[Records excerpted from a collection]
— BEGIN —

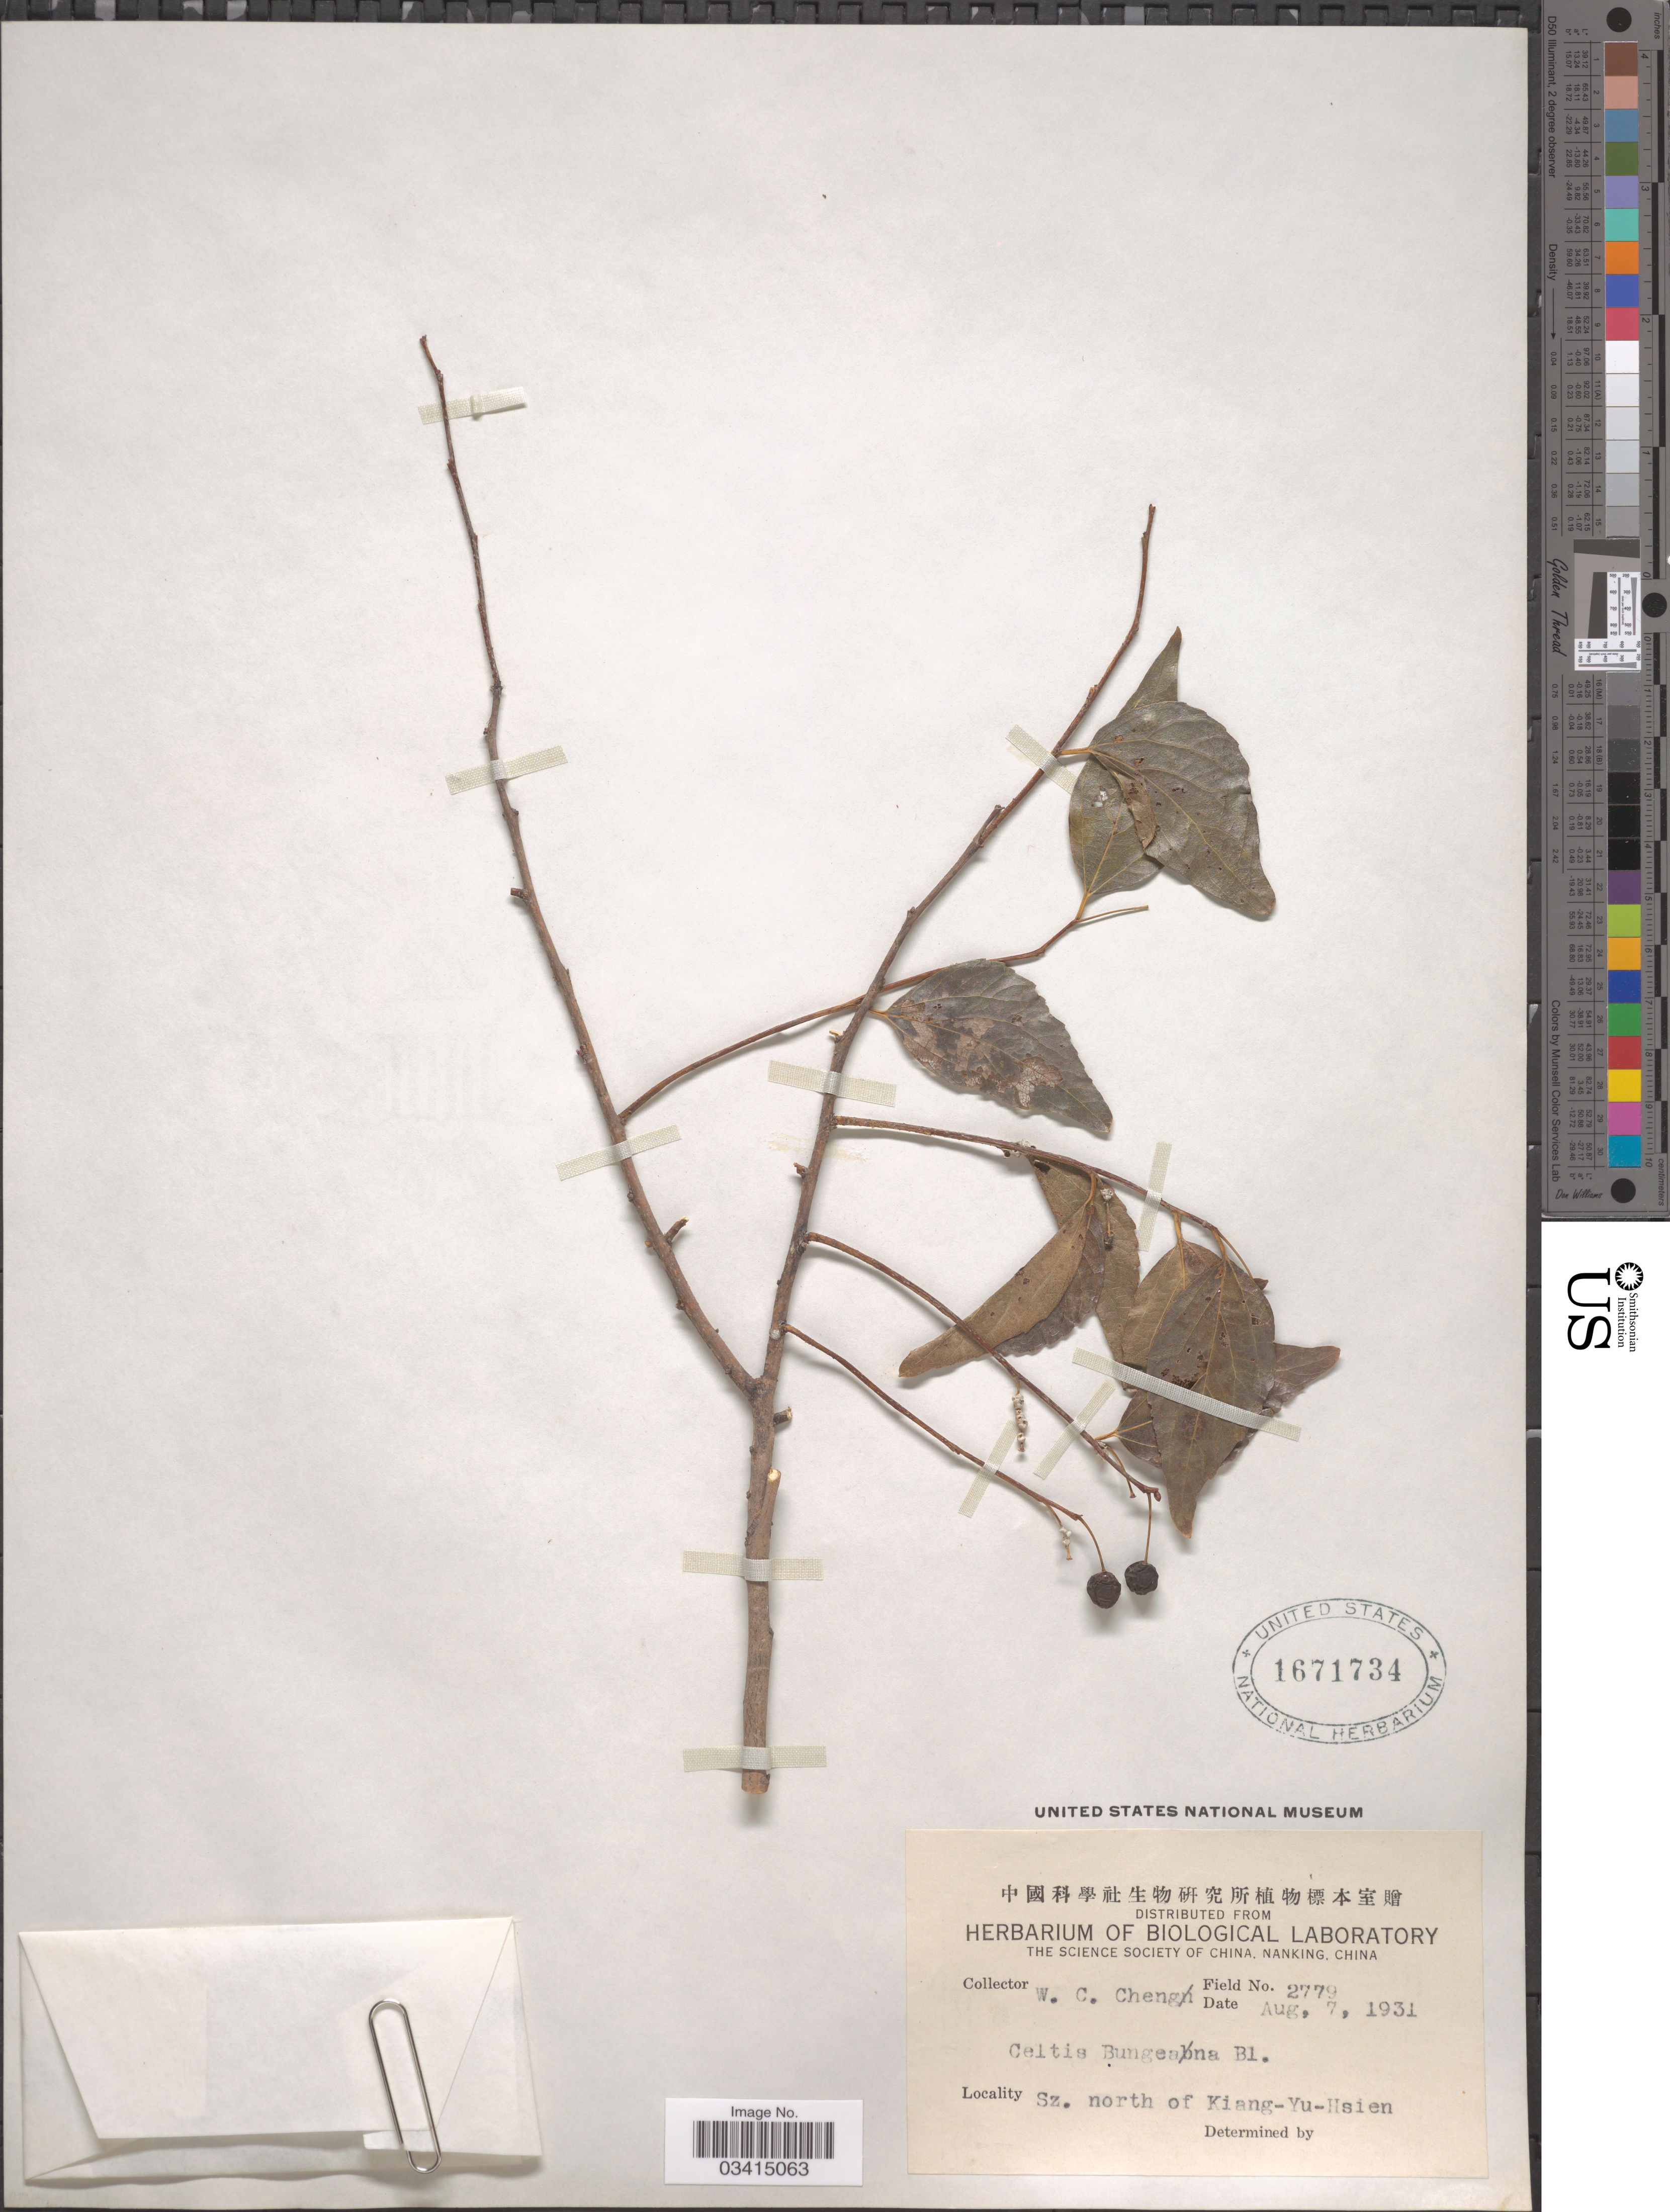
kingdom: Plantae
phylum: Tracheophyta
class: Magnoliopsida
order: Rosales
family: Cannabaceae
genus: Celtis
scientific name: Celtis bungeana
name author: Blume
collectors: W. C. Cheng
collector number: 2779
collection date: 1931-08-07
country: China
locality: Sz. north of Kiang-Yu-Hsien.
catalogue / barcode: US 1671734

— END —

Requirements: Please write out the items again, switching "collection date" to "date collected" and leaving everything else unchanged. Omit the pictures.

Task answer:
kingdom: Plantae
phylum: Tracheophyta
class: Magnoliopsida
order: Rosales
family: Cannabaceae
genus: Celtis
scientific name: Celtis bungeana
name author: Blume
collectors: W. C. Cheng
collector number: 2779
date collected: 1931-08-07
country: China
locality: Sz. north of Kiang-Yu-Hsien.
catalogue / barcode: US 1671734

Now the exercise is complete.